> **Extract**:
◇ ◇ ◇ ◇ ◇
By Vandana Shiva
Seed sovereignty is the foundation of food sovereignty. Seed freedom is the foundation of food freedom.
The seed, the source of life, the embodiment of our biological and cultural diversity, the link between the past and the future of evolution, the common property of past, present and future generations of farming communities who have been seed breeders, is today being stolen from the farmers and being sold back to us as “propriety seed” owned by corporations like the US-headquartered Monsanto.
Under pressure from the Prime Minister’s Office, various state governments are signing MoUs (memorandums of understanding) with seed corporations to privatise our rich and diverse genetic heritage. For example, the government of Rajasthan has signed seven MoUs with Monsanto, Advanta, DCM-Shriram, Kanchan Jyoti Agro Industries, PHI Seeds Pvt. Ltd, Krishidhan Seeds and J.K. Agri Genetics.
The Rajasthan government’s MoU with Monsanto, for example, focuses on maize, cotton, and vegetables (hot pepper, tomato, cabbage, cucumber, cauliflower and water melon). Monsanto controls the cottonseed market in India and globally. Monsanto also controls 97 per cent of the worldwide maize market and 63.5 per cent of the genetically-modified (GM) cotton market. DuPont, in fact, had to initiate anti-trust investigations in the US because of Monsanto’s growing seed monopoly. Sixty Indian seed companies have licensing arrangements with Monsanto, which has the intellectual property on Bt. cotton.
In addition, Monsanto has cross-licensing arrangements with BASF, Bayer, DuPont, Sygenta and Dow to share patented, genetically-engineered seed traits with each other. The giant seed corporations are not competing with each other. They are competing with peasants and farmers over the control of the seed supply. And, in effect, monopolies over seed are being established through mergers and cross-licensing arrangements.
Monsanto, which controls 95 per cent of the cottonseed market, has pushed the price of seed from `7 per kg to `3,600 per kg, with nearly half being royalty payments. It was extracting `1,000 crores per annum as royalty from Indian farmers before Andhra Pradesh sued it in the Monopolies and Restrictive Trade Practices Commission.
The commodified seed is ecologically incomplete and ruptured at two levels: First, it does not reproduce itself, while, by definition, seed is a regenerative resource. Genetic resources are thus, through technology, transformed from a renewable into a non-renewable resource. Second, it does not produce by itself; it needs the help of purchased inputs. And, as the seed and chemical companies merge, the dependence on inputs will increase.
◇ ◇ ◇ ◇ ◇
> **Requirement 1**:
Translate this sentence from the article on seed sovereignty into Spanish: "Seed sovereignty is the foundation of food sovereignty."
> **Requirement 2**:
In the article on seed sovereignty, what share of the worldwide maize market does Monsanto control?
> **Requirement 3**:
Set down the passage of the article on seed sovereignty that starts at "Monsanto, which controls" and ends with "Trade Practices Commission.", word for word.

> **Given material**:
◇ ◇ ◇ ◇ ◇
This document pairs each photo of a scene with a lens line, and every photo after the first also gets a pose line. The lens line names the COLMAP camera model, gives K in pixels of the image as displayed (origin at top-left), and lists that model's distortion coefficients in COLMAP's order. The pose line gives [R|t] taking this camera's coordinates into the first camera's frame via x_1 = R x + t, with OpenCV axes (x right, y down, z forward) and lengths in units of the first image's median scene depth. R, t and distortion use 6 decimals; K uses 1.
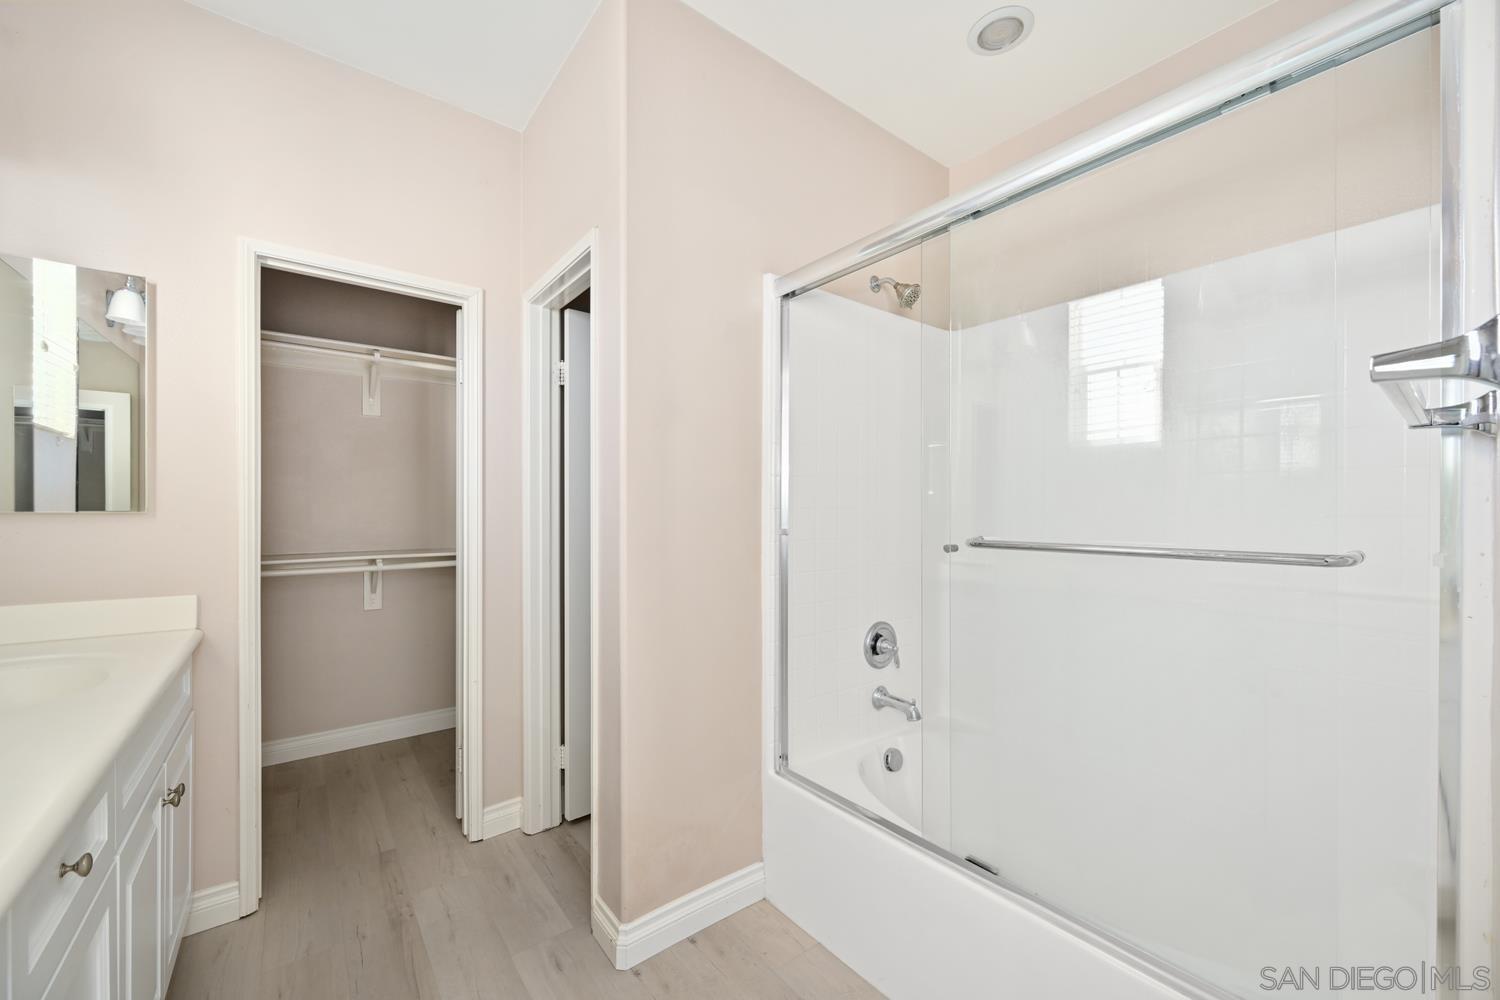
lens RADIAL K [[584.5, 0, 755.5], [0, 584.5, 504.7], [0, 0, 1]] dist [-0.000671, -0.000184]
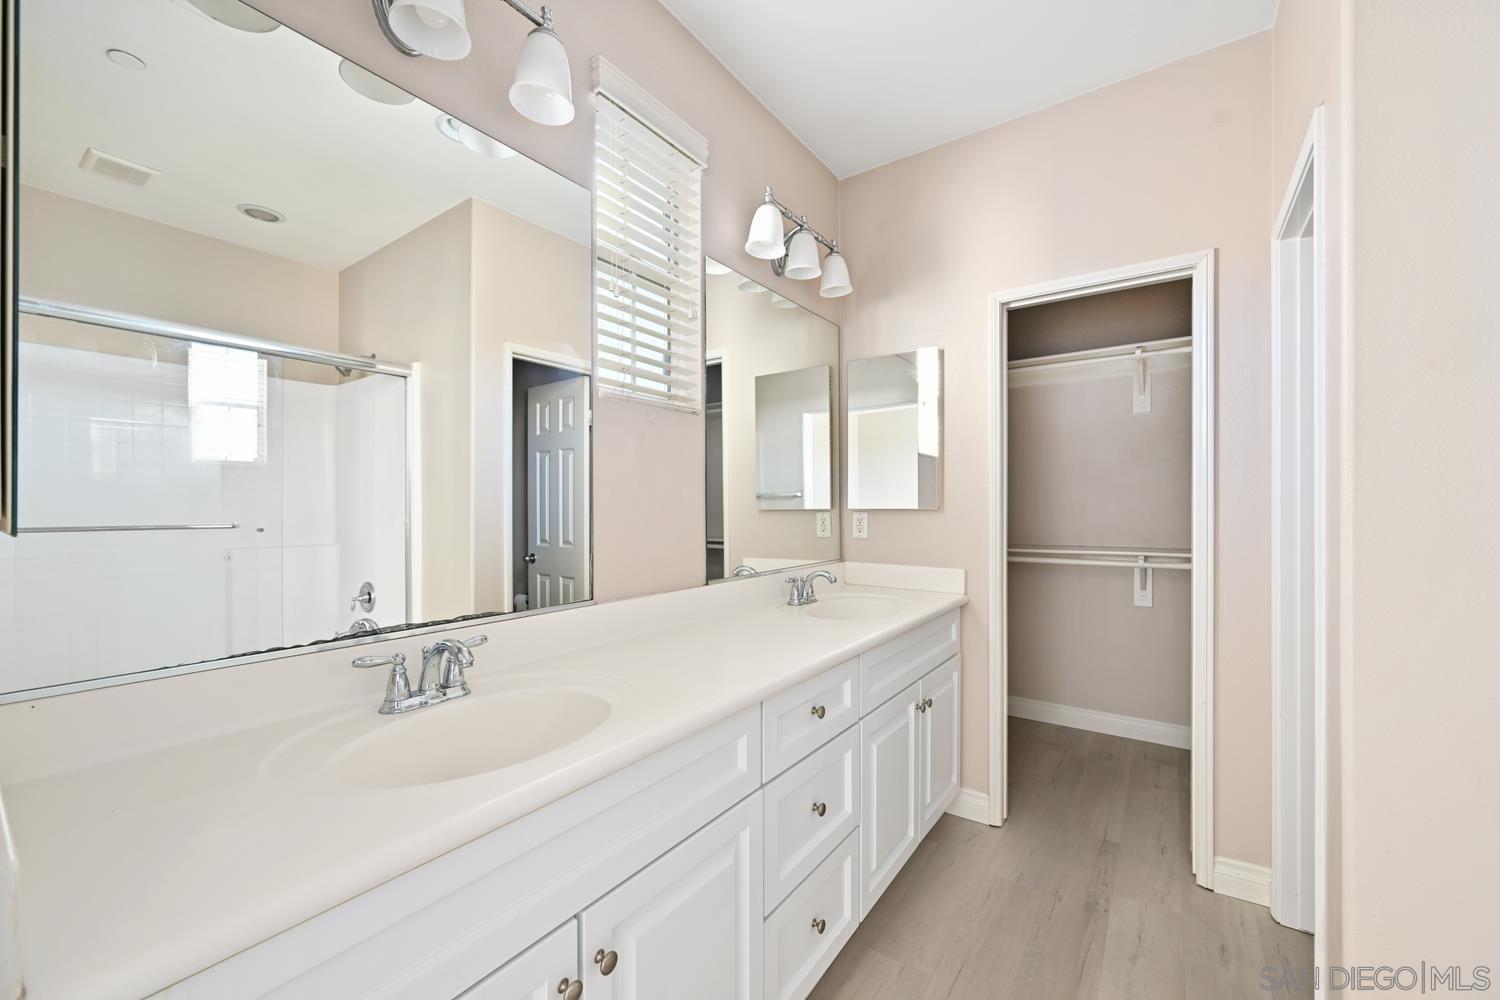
◇ ◇ ◇ ◇ ◇
> **Exercise result 1**:
La soberanía de las semillas es la base de la soberanía alimentaria.

> **Exercise result 2**:
97 per cent

> **Exercise result 3**:
Monsanto, which controls 95 per cent of the cottonseed market, has pushed the price of seed from `7 per kg to `3,600 per kg, with nearly half being royalty payments. It was extracting `1,000 crores per annum as royalty from Indian farmers before Andhra Pradesh sued it in the Monopolies and Restrictive Trade Practices Commission.